Karen Carson Yellow Diamonds (2018). Courtesy GAVLAK

Although both palette and composition give some evidence of environmental or even bodily inspiration — as in Butterfly (2018), a vulva-like lozenge contained within a trussed rectangle extended outward on either side as if by a camera’s accordion bellows — these are fairly rigorous abstractions, their deliberation underscored by graphic and geometric elements.

Carson has a fascination with the reflected, repeated image or pattern, symmetries, or their manufactured illusion or inversion — in short, the manipulated appearance or actuality.  A surface projection (in one color palette), e.g., in Pink Pole (2018), may define an area that recedes behind the picture plane; yet this is overlaid with a black-gray-white ‘reflection’ magnifying the central ‘ground’ behind a more vibrantly painted projection in the middle of a tripartite construction.  Whether reflecting or merely referencing physical, atmospheric/environmental, or carnal elements, throughout it is the ‘ground’ itself that is least certain.

Carson plays with the viewer’s expectations and preconceptions, opening out a space or hollow, only to break it apart or push it forward in another quadrant. This is a collapsible universe. Yellow Diamonds (2018) frustrates the ‘movement’ of its kaleidoscopic fractalization by containing it within the rectangle of its frame/enclosure; yet its visual operations might be extrapolated beyond its virtual perimeter, an infinite expansion and recession, progression and regression. In the meantime, she draws our attention to the painted surfaces, the expressive dimension deliberately restrained as if to underscore the temporal impermanence or entirely conditional aspect of the configuration.

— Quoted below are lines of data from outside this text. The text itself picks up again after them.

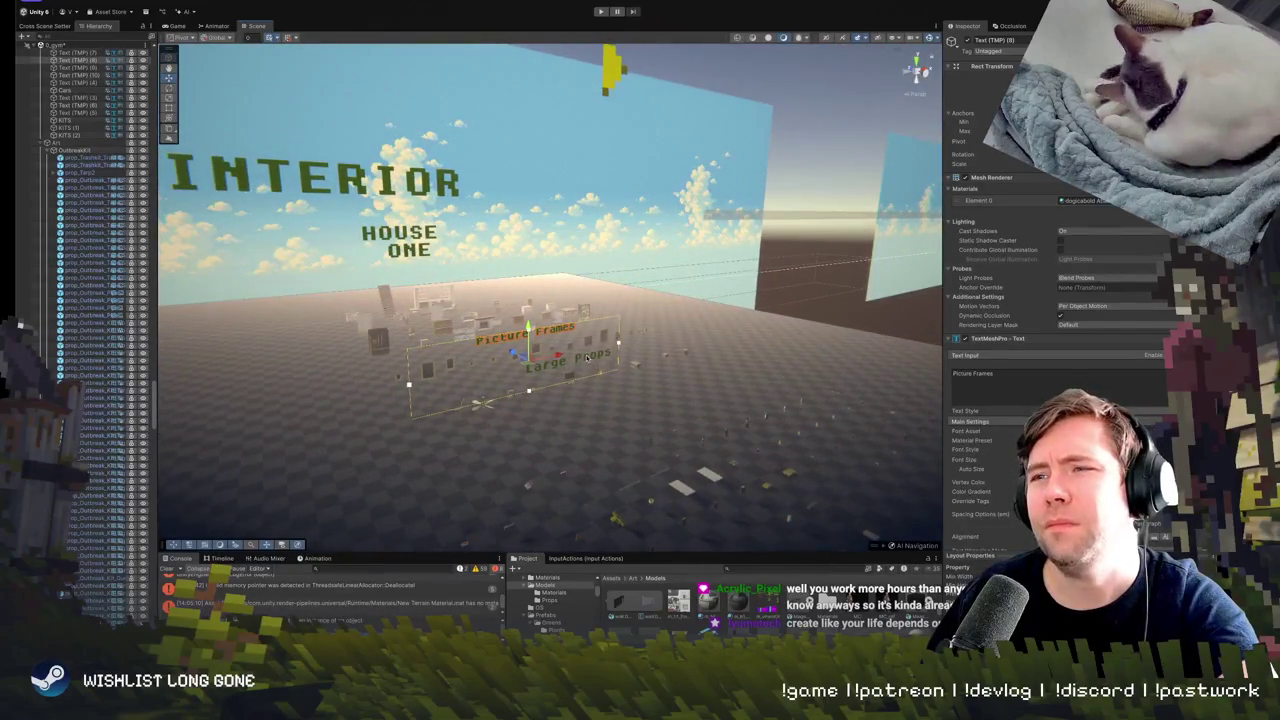
pyautogui.moveTo(586, 357)
pyautogui.mouseDown()
pyautogui.moveTo(784, 410)
pyautogui.moveTo(878, 382)
pyautogui.mouseUp()
pyautogui.click(795, 363)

Carson is also interested in the straightforwardly fractured image or surface, the arbitrary divisions or abrupt discontinuities that stop or turn the eye in another direction entirely. Gray Swirl (2018) and the most recent of her featured works, Red Fracture (2020), are essentially diptychs and remarkably true in their perfectly mirrored reflection/reversals. Again, the painterly element unsettles this perfect symmetry.

In other words, the painterly imperfection here is a device like any other to challenge the viewer’s assumptions about both surface and structure—which is where this show would have us turn back to the landmark works that constituted Carson’s Los Angeles debut and a direct challenge to the arbitrary terms attached to Minimalism and dominating the discourse of that time, effectively challenging Donald Judd’s “single thing” (also, Morris and LeWitt) with that which might be “open and extended, more or less environmental”—each as playful and brilliant as when they first appeared. 

Taking an expansive, sophisticated, and painterly approach, Carson here revisits some of her original foundational concerns, leaving it ultimately to the viewer as to what may constitute that ‘middle ground,’ or indeed if there is any middle ground at all.